■ **Information**:
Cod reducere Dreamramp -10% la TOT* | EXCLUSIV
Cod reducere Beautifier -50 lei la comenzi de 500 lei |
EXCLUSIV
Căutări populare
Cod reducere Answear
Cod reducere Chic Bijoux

---

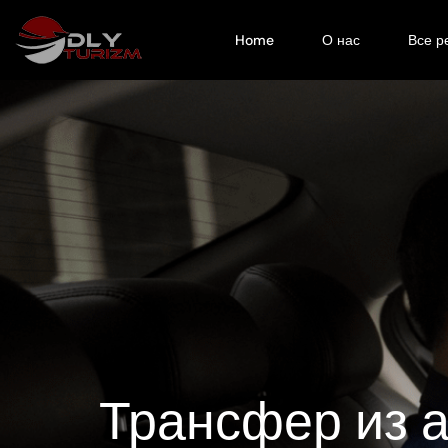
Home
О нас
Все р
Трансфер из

■ **Job item**: Above this task is a listing. Restate, word for word and with nothing added, the lines from the one with "Cod reducere Dreamramp" through the one with "Cod reducere Chic Bijoux".

■ **Answer area**:
Cod reducere Dreamramp -10% la TOT* | EXCLUSIV
Cod reducere Beautifier -50 lei la comenzi de 500 lei |
EXCLUSIV
Căutări populare
Cod reducere Answear
Cod reducere Chic Bijoux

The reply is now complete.